Die Situation: angespannt. Aus dem Kontakt mit suchenden Unternehmen wisse man, dass diese über kurz oder lang auch nach Alternativen außerhalb der Stadt suchen müssen, sagt Goller. "Diese Unternehmen trotz des knappen Flächenangebots in Bamberg zu halten, wird eine der großen Herausforderungen für die Zukunft sein."
INFO:
Nachfrage Bei der Wirtschaftsförderung der Stadt waren 2018 insgesamt 85 Unternehmen registriert, die kurz- bis mittelfristig insgesamt rund 70 Hektar Gewerbeflächen benötigen.
Einheimische Über die Hälfte der Suchenden (49 Unternehmen mit rund 35,9 Hektar Platzbedarf) sind demnach Bamberger Unternehmen, die an ihrem jetzigen Standort bereits alle Entwicklungsmöglichkeiten ausgeschöpft haben, und deshalb ihren Betrieb verlagern müssen.
Industriebrachen Entgegen der wachsenden Nachfrage nach Gewerbeflächen wurden gewerblich nutzbare Flächen im Stadtgebiet in den vergangenen Jahren reduziert, indem einige Industriebrachen zu Wohnbauflächen umfunktioniert wurden. Als Beispiele nennt die Wirtschaftsförderung Schaeffler, Glaskontor und Erba. Auch das Eberth-Gelände in der Gereuth soll bald für Wohnungen umgestaltet werden.
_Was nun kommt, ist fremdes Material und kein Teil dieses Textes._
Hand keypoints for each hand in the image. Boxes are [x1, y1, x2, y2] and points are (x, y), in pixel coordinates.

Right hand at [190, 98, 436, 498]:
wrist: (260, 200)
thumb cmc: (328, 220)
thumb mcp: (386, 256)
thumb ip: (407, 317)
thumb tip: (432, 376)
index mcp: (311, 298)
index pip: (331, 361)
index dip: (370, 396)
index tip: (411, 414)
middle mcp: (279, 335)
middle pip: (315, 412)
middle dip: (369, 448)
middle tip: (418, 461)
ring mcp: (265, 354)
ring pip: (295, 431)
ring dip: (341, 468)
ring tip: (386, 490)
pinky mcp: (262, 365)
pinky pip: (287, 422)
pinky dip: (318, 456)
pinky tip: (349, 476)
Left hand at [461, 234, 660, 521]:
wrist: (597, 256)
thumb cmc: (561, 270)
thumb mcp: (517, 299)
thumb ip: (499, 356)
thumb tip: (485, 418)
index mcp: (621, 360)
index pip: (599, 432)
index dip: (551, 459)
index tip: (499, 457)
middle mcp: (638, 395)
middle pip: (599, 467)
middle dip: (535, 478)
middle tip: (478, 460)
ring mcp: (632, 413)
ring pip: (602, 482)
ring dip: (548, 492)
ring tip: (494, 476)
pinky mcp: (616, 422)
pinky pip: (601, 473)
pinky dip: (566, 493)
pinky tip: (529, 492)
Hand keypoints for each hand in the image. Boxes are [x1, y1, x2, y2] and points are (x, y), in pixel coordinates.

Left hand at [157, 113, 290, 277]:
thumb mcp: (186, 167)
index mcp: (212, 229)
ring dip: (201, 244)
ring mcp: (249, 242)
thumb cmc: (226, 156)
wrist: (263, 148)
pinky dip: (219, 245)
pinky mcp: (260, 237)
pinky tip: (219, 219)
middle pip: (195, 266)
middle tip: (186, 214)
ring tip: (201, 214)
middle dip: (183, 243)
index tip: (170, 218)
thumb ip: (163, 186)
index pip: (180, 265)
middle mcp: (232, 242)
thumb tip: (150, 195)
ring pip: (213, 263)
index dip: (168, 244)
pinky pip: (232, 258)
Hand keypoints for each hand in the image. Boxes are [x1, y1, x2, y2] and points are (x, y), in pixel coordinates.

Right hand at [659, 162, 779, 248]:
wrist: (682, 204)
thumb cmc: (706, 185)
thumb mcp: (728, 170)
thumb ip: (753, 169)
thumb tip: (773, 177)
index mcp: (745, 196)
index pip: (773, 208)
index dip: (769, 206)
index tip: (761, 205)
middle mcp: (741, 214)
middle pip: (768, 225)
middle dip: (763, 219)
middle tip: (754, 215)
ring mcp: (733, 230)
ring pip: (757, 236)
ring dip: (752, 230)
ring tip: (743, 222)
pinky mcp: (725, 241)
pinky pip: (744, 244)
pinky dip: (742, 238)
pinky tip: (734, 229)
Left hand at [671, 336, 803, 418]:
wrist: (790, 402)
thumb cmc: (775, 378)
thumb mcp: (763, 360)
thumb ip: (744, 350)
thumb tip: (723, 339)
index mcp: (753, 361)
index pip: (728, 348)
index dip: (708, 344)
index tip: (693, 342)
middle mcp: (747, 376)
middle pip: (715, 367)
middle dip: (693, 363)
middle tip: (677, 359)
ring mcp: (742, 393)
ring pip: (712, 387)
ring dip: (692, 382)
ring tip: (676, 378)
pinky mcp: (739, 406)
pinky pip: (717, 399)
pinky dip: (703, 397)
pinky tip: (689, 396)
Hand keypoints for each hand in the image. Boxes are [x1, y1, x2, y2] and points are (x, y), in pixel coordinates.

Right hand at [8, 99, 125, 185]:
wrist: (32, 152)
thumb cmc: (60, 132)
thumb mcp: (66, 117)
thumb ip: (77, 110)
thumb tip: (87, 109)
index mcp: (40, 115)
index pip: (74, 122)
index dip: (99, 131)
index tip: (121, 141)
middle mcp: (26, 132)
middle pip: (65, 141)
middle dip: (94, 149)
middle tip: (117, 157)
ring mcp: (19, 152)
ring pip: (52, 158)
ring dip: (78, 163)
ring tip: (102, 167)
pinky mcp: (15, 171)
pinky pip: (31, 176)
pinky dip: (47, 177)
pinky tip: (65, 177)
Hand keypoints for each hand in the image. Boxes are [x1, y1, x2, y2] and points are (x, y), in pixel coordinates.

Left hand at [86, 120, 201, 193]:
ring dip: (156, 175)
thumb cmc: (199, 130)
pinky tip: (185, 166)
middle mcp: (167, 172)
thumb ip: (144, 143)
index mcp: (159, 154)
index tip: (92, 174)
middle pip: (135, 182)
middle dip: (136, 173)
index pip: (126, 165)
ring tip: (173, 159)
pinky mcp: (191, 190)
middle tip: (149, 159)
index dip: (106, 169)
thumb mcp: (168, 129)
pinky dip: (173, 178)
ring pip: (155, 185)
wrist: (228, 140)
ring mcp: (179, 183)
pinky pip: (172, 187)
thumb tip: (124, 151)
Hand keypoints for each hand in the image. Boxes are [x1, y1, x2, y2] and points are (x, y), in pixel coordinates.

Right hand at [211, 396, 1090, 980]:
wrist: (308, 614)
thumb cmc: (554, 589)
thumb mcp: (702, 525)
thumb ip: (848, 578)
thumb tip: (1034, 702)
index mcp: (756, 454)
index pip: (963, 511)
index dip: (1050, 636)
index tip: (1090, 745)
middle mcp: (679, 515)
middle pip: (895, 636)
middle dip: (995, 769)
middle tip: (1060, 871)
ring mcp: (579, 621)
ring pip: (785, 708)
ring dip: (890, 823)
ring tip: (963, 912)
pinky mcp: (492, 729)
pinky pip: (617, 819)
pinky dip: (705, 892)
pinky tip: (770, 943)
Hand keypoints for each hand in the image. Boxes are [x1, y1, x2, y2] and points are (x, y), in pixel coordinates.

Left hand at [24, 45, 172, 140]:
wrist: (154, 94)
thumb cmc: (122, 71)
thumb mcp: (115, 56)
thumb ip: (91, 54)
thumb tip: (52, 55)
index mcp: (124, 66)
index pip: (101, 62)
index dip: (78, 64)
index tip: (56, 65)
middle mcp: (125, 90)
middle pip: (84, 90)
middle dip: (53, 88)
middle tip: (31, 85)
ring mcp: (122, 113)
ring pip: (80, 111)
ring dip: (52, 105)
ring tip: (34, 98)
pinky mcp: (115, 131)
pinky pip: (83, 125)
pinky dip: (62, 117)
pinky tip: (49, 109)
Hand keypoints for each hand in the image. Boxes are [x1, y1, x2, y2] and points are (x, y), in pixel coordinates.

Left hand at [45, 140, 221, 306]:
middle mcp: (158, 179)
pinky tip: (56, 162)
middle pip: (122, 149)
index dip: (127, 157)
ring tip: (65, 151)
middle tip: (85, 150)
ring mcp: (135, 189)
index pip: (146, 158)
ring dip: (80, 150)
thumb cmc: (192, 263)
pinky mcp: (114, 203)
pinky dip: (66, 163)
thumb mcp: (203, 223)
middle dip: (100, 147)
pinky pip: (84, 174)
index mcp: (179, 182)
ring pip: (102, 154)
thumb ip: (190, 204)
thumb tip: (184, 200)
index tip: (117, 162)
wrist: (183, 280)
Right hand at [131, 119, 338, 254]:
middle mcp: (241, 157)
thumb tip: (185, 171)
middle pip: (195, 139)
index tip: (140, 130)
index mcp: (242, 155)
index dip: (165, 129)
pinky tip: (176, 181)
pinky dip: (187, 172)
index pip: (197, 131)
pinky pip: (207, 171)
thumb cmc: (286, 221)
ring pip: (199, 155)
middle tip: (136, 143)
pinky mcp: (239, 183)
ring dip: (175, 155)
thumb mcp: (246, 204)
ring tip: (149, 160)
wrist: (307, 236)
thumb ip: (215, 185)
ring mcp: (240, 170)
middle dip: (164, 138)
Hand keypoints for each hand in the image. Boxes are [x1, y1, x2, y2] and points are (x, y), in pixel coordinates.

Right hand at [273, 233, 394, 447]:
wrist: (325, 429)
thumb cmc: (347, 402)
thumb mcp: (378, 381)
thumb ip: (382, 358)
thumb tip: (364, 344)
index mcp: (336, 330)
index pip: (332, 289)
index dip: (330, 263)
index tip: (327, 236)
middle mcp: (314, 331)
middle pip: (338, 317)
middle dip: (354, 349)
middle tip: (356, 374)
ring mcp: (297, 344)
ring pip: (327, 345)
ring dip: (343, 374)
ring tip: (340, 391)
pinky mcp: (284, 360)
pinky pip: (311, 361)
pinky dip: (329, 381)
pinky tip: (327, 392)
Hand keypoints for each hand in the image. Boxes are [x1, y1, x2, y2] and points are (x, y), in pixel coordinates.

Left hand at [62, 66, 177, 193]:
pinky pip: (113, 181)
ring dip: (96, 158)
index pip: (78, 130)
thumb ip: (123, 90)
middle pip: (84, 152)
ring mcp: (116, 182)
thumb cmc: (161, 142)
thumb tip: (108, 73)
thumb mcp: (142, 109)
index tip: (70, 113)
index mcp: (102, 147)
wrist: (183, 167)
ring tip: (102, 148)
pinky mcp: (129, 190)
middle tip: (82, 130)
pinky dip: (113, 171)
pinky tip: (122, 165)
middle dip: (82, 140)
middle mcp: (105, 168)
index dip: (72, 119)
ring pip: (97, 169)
Hinterhand Es gibt laut Stadt fast keine sofort ansiedlungsbereiten Flächen mehr. Die Gründe: unübersichtliche Eigentumsverhältnisse, nicht verkaufsbereite Eigentümer, fehlende Erschließung, kein Bebauungsplan.
Kommentar des Autors:
Bamberg hat im Vergleich zu anderen Städten relativ viele Gewerbeflächen. Das ist die eine Seite der Medaille. Die andere: Bamberg bekommt trotzdem relativ wenig Gewerbesteuern. Das liegt unter anderem daran, dass der größte Arbeitgeber Bosch wegen alten Verlusten und Investitionen keinen Cent zahlen muss. Umso wichtiger werden die vielen kleinen und mittelständischen Firmen. Doch gerade die sind es, die oft an miesen Standorten festsitzen, eingepfercht, fehl am Platz in einem zunehmend urbanen Wohnbereich. Gegenüber vom Atrium ist unbestritten ein ungünstiger Standort, um Lastwagen zu reparieren. Und unbestritten sollte es auch sein, was in der heutigen Zeit alles von guten Logistikern abhängt. Und die brauchen nun mal Platz. Wenn ein Unternehmen umzieht, schafft das wieder Entwicklungspotenzial für andere. Doch der Mangel an Gewerbeflächen führt zu Stillstand, statt Wandel . Und der Mangel ist keine Erfindung von Politikern. Industriebrachen werden aktuell für Wohnungen umfunktioniert. Es braucht also einen Befreiungsschlag. Der letzte - der in Richtung Muna - ging kräftig nach hinten los. Umso wichtiger werden Gebiete wie das nördlich der Bundesstraße 26. Ob das allerdings ein Wirkungstreffer wird, muss sich noch zeigen.